Daily Blog

An Awful Thing to Waste – The Push to Consume More Natural Gas Close to Where It’s Produced

There are two primary drivers for consuming more natural gas close to where it emerges from production wells. One is to eliminate routine gas flaring, which is wasteful and environmentally detrimental, and the other — especially true in takeaway-constrained plays like the Permian — is to add value to gas that otherwise would be sold downstream at steeply discounted prices. In today’s RBN blog, we discuss some innovative approaches to maximizing gas value by consuming it “in-basin” — and the potential for a lot more gas to be used in West Texas and southeastern New Mexico.

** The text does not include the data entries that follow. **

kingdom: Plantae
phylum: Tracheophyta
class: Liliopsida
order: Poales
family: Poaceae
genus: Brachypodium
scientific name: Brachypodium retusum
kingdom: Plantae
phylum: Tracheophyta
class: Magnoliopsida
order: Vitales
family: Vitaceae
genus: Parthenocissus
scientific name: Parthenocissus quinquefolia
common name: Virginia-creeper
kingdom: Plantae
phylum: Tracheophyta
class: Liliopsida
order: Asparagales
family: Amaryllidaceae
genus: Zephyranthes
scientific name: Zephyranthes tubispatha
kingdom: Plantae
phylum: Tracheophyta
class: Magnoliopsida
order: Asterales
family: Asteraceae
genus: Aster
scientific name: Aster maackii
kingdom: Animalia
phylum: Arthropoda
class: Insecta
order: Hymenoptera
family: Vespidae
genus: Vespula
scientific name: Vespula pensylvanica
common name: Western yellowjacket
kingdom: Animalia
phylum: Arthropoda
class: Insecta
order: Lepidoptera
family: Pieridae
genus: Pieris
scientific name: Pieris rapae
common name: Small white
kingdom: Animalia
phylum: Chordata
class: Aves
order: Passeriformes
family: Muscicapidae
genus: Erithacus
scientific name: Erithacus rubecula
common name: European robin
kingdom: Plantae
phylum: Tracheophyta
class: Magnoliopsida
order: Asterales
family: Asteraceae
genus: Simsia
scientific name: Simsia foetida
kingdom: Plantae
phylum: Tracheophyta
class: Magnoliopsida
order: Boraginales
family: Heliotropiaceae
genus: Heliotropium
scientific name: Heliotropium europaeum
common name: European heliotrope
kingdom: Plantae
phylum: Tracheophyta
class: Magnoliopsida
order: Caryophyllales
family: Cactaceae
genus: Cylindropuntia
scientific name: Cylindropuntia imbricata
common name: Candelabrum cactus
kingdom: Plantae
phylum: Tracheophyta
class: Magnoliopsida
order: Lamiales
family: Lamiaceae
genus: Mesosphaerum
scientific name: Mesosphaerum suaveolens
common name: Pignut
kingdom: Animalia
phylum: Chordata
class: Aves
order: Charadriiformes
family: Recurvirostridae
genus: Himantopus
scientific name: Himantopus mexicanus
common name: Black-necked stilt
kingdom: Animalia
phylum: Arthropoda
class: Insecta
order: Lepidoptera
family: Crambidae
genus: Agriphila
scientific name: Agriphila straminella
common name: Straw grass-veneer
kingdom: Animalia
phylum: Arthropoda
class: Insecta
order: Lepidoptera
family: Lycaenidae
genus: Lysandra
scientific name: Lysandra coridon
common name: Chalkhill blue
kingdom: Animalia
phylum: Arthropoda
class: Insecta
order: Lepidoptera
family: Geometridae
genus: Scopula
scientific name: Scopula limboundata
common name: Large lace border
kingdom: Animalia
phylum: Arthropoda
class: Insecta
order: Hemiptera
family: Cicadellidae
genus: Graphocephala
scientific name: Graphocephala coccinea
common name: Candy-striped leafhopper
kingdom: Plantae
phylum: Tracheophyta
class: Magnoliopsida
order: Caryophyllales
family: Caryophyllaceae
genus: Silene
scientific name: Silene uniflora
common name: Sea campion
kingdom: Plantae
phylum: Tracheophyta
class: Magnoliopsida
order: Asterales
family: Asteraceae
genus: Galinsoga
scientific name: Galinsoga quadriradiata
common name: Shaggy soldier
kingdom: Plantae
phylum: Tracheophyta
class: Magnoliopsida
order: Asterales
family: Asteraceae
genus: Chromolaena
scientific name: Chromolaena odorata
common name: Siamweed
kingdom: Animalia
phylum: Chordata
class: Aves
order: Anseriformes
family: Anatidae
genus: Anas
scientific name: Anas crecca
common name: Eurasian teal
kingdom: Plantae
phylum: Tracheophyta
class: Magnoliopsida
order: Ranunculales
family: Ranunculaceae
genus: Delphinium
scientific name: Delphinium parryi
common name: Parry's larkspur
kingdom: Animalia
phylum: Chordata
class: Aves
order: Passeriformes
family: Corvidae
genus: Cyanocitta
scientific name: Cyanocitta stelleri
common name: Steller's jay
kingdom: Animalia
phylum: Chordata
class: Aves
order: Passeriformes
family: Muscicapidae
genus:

We first blogged about gas flaring a dozen years ago, in the RBN blogosphere’s Stone Age, noting that one-third — yes, one-third! — of the associated gas then being produced in the booming Bakken was being flared. The main culprit was a dire lack of gas gathering systems, gas processing plants and long-haul gas pipelines, whose development was far outpaced by the increases in crude oil and associated gas production. Gas flaring wasn’t a new thing, of course. In fact, crude-oil-focused E&Ps have been flaring gas in the U.S. since the first oil was produced in western Pennsylvania more than 160 years ago, both for safety reasons and — then as now — for lack of infrastructure.

As we’ve discussed often (see It Don’t Come Easy and Cover Me), there’s a big push in the U.S. — and globally — to reduce greenhouse gas (GHG) emissions, with a special focus on both carbon dioxide (because of the gargantuan volumes involved) and methane (because of its heat-trapping potency). And that’s spurred broad efforts to eliminate all “routine” (non-emergency/non-safety-related) flaring of natural gas by 2030 (if not sooner). The U.S. and more than 30 other countries have agreed to work toward that target, as have more than 50 large oil and gas companies.